━━━ Extracted text

# opinions on this blood line for the pups



## tanman (Aug 7, 2018)

thanks. can close thread now


----------



## DynamicDuo (Sep 3, 2016)

That’s a nice dog. What are they asking?


Sent from my iPhone using Tapatalk


----------



## MSK (Aug 13, 2008)

Looks like a pretty heavy honeybunch blood for the most part. Been along time since I've had gamebred dogs but when I did a dog bred like this would go from 500 to 800 typically. This will be a solid bulldog definately if bloodlines tell me anything it will be super high drive but a great companion as well. Will not be a dog when full grown for the inexperienced. I had some dogs similarly bred back when I started and they are a handfull.


----------



## DynamicDuo (Sep 3, 2016)

MSK said:


> Looks like a pretty heavy honeybunch blood for the most part. Been along time since I've had gamebred dogs but when I did a dog bred like this would go from 500 to 800 typically. This will be a solid bulldog definately if bloodlines tell me anything it will be super high drive but a great companion as well. Will not be a dog when full grown for the inexperienced. I had some dogs similarly bred back when I started and they are a handfull.


I agree and told the OP much of the same except the price. Dog with this blood would go for well more than that. I'd pay 1.5-2k for that dog based on all the looking and researching I've been doing. I've seen lesser dogs going for more. A lot of solid blood and well bred though definitely not a beginners dog.

Sent from my iPhone using Tapatalk


----------



## MSK (Aug 13, 2008)

It's been well over 10 years since I have had any game bred dogs I am honestly surprised the prices have changed that much. Supply and demand I suppose.


----------



## MSK (Aug 13, 2008)

Would like to add I know for certain if I wanted more again I could get some similarly bred for 600 but I have connections because it's all down from my old dogs.


----------



## DynamicDuo (Sep 3, 2016)

You’re lucky then. Even with some of the connections I’ve started to acquire I’m looking at $1500 for a well bred dog. There are some going cheaper but they’re curs or parvo survivors - things like that. 


Sent from my iPhone using Tapatalk


----------



## tanman (Aug 7, 2018)

idk what to do. wanted to buy one of the pups for 1.5k ready to put down the deposit to hold it. now im second guessing myself, because i am a beginner. I just don't want to miss out and not be able to find one with good blood here local. Im in ky and the breeder is in Ky too... he had 2 pups to sale now he has 1 left


----------



## DynamicDuo (Sep 3, 2016)

My advice would be to get an easier dog for a first dog. You can still get a quality, well bred dog that would not be quite the handful this pup would likely be. The kennel doing this breeding is not going to stop breeding any time soon so you can always look to get a pup off a future breeding once you have more experience.

There’s lots of quality dogs in the south. Try to hit some shows and talk to some breeders to find what you like that may be more beginners “speed”. Hope that helps...


Sent from my iPhone using Tapatalk


----------

━━━━━━
━━━ Given data

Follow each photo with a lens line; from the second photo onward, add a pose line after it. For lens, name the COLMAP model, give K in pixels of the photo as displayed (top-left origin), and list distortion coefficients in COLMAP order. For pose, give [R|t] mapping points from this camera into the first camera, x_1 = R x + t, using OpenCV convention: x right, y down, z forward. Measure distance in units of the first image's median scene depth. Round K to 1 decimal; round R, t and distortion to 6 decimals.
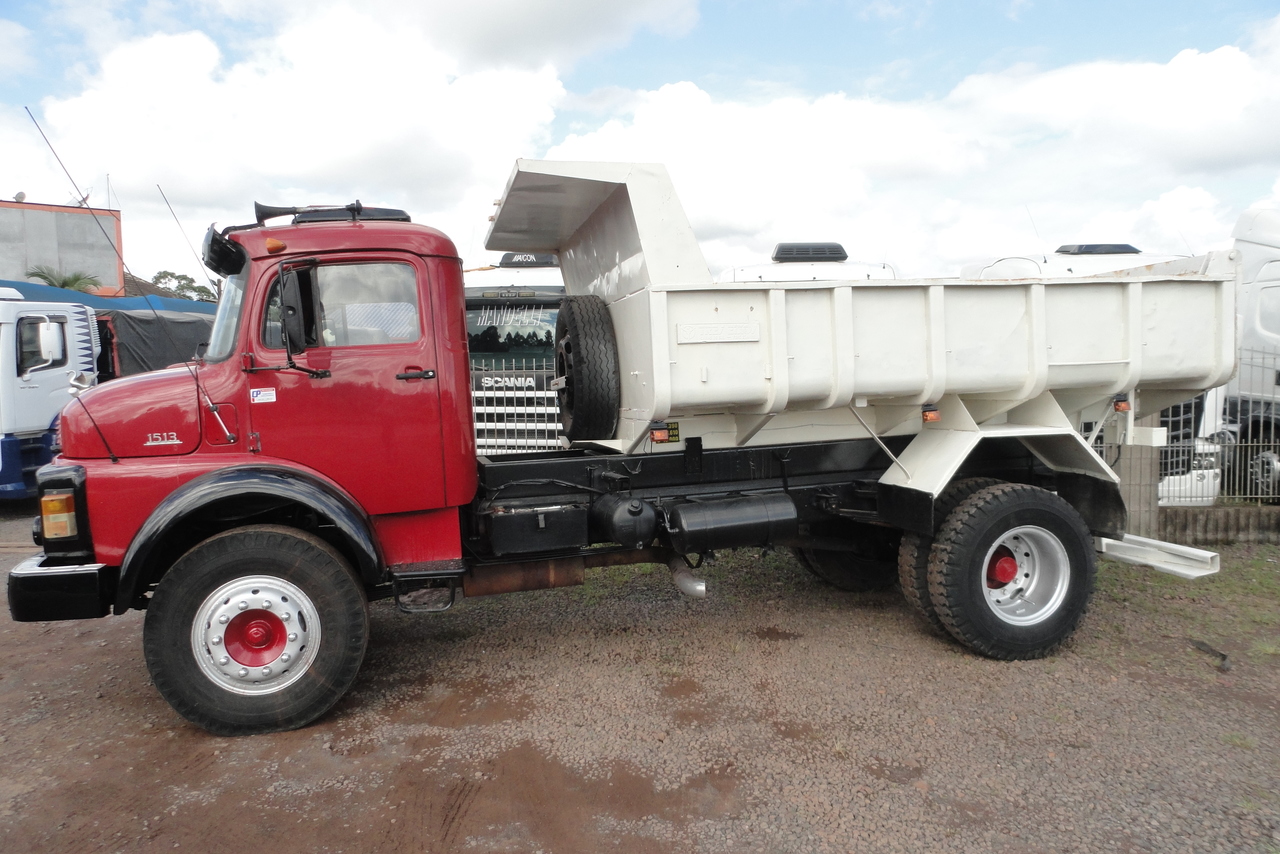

━━━━━━

Work order 1
Using the forum thread about the pups' bloodline, answer these:
(a) What price range did MSK say a dog bred like this would typically go for?
(b) In what state do tanman and the breeder live?
(c) How many pups does the breeder have left?
Work order 2
In the forum thread about the pups' bloodline, write out the passage that begins with "I agree and" and ends with "demand I suppose.", swapping "blood" for "bloodline" everywhere it appears.

Your response 1
(a) 500 to 800
(b) Kentucky
(c) 1

Your response 2
I agree and told the OP much of the same except the price. Dog with this bloodline would go for well more than that. I'd pay 1.5-2k for that dog based on all the looking and researching I've been doing. I've seen lesser dogs going for more. A lot of solid bloodline and well bred though definitely not a beginners dog.

Sent from my iPhone using Tapatalk


----------



## MSK (Aug 13, 2008)

It's been well over 10 years since I have had any game bred dogs I am honestly surprised the prices have changed that much. Supply and demand I suppose.